Furthermore, a funeral will require a casket, which adds hundreds or thousands to the bill. Purchasing a plot of land for burial adds to the cost, as does the headstone and grave marker.
While this all sounds expensive, you also have more options. A direct burial is a good way to save money. These burials don’t allow viewing or visitation, with the body being buried in a simple container shortly after death.
As such, it’s difficult to give an average, as you have much more room to customize the burial process. Expect around $1,000 to $4,000 for the burial process. The primary factors are the style of burial, ceremony, and the cost of the coffin or casket.
Process and Preference
Another important factor to consider is each style’s process. The individual who’s passing away, if possible, should make their preferences known.
For example, not everyone likes the idea of being buried. Some may prefer to have their ashes spread in a place that’s important to them.
The individual’s religion may also factor into the decision. Islam, Orthodox Judaism, the Mormon faith, and many others don’t allow cremation. Conversely, Hinduism mandates cremation as the last rite of antim sanskar.
The party handling these services should know the deceased’s preferences. If they left no preferences behind, it’s up to those handling the service to understand the best way to continue.
Others may find certain environmental benefits to factor into their decision. An example of this is that many feel that burial is not good for the environment.
Cemeteries and graveyards have a capacity and the ground can quickly become crowded. It’s common in some areas for severe storms to unearth corpses. In places like Louisiana, intense flooding causes caskets to float to the service and pop open.
Generally speaking, cremation is better for the environment. Cremated urns are often buried and take up significantly less room. Otherwise, the deceased’s loved ones can spread the ashes into nature.
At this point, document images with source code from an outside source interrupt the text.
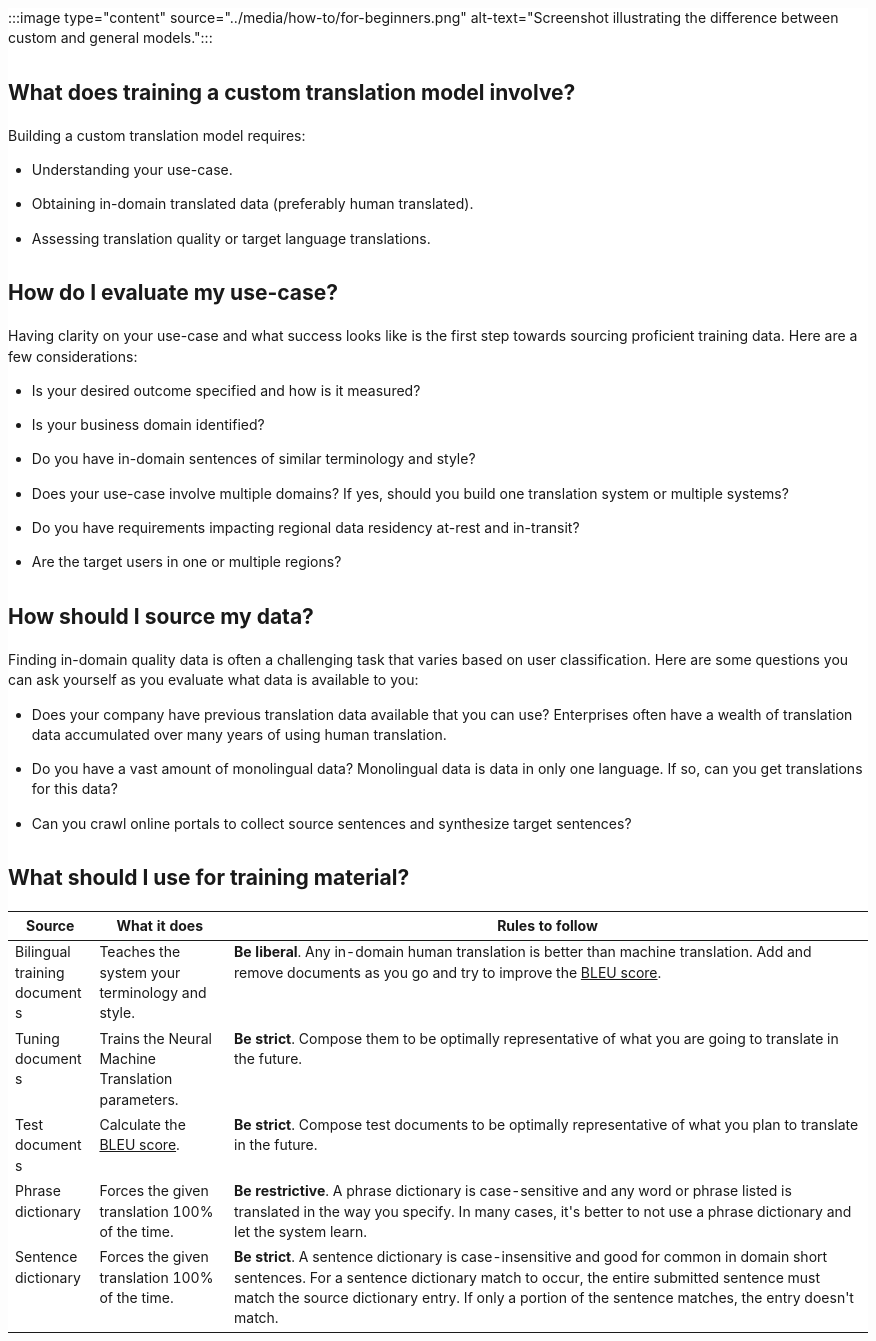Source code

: :::image type="content" source="../media/how-to/for-beginners.png" alt-text="Screenshot illustrating the difference between custom and general models.":::

## What does training a custom translation model involve?

Building a custom translation model requires:

* Understanding your use-case.

* Obtaining in-domain translated data (preferably human translated).

* Assessing translation quality or target language translations.

## How do I evaluate my use-case?

Having clarity on your use-case and what success looks like is the first step towards sourcing proficient training data. Here are a few considerations:

* Is your desired outcome specified and how is it measured?

* Is your business domain identified?

* Do you have in-domain sentences of similar terminology and style?

* Does your use-case involve multiple domains? If yes, should you build one translation system or multiple systems?

* Do you have requirements impacting regional data residency at-rest and in-transit?

* Are the target users in one or multiple regions?

## How should I source my data?

Finding in-domain quality data is often a challenging task that varies based on user classification. Here are some questions you can ask yourself as you evaluate what data is available to you:

* Does your company have previous translation data available that you can use? Enterprises often have a wealth of translation data accumulated over many years of using human translation.

* Do you have a vast amount of monolingual data? Monolingual data is data in only one language. If so, can you get translations for this data?

* Can you crawl online portals to collect source sentences and synthesize target sentences?

## What should I use for training material?

| Source | What it does | Rules to follow |
|---|---|---|
| Bilingual training documents | Teaches the system your terminology and style. | **Be liberal**. Any in-domain human translation is better than machine translation. Add and remove documents as you go and try to improve the [BLEU score](concepts/bleu-score.md?WT.mc_id=aiml-43548-heboelma). |
| Tuning documents | Trains the Neural Machine Translation parameters. | **Be strict**. Compose them to be optimally representative of what you are going to translate in the future. |
| Test documents | Calculate the [BLEU score](concepts/bleu-score.md?WT.mc_id=aiml-43548-heboelma).| **Be strict**. Compose test documents to be optimally representative of what you plan to translate in the future. |
| Phrase dictionary | Forces the given translation 100% of the time. | **Be restrictive**. A phrase dictionary is case-sensitive and any word or phrase listed is translated in the way you specify. In many cases, it's better to not use a phrase dictionary and let the system learn. |
| Sentence dictionary | Forces the given translation 100% of the time. | **Be strict**. A sentence dictionary is case-insensitive and good for common in domain short sentences. For a sentence dictionary match to occur, the entire submitted sentence must match the source dictionary entry. If only a portion of the sentence matches, the entry doesn't match. |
Contact your local funeral home and see if their cremation process is environmentally friendly. Many funeral homes emphasize this heightened sense of “green passing.”
The final factor to consider is visitation and memorials. For many families, this factor is the most important part of the funeral process.
Burial gives a dedicated site for a family or loved one to visit. The burial will often involve a headstone or memorial grave marker.
The site of burial becomes a site of visitation to connect with a deceased loved one. It’s common for families to leave flowers or memorial items on a regular basis on a grave.
For many, this process is a crucial part of handling grief. It’s also a permanent memorial for the family to remember their loved one.
However, there’s also a level of maintenance that goes into a grave. Gravestones will weather over time and need semi-frequent cleaning. While some graveyards or cemeteries will handle this process, others will leave such a thing to the loved ones.
In contrast, cremation has a less specific memorial site. Many will choose to bury a cremation urn. In this case, the buried urn functions as a grave.
But what is cremation for beyond dealing with a body? For many, cremation gives a better way to create a memorial site to visit.
Many families choose to lay their loved ones to rest by spreading their ashes in a sentimental place. Beaches, mountains, forests, and other natural areas are common choices for this process.
It’s often believed that spreading the ashes of a loved one creates a beautiful visitation site. The beach or forest becomes a site of memorial for their loved ones.
Visitation is a deeply personal part of handling grief. If the deceased didn’t leave behind a preference, it’s best for the family to pick what will best help them.
Deciding on Cremation Vs. Burial
Cremation vs. burial is a personal choice with financial, environmental, and cultural factors. It’s best for the deceased to leave behind some instructions on their preference. If there are no instructions left behind, the surviving loved ones should choose what they feel would best fit.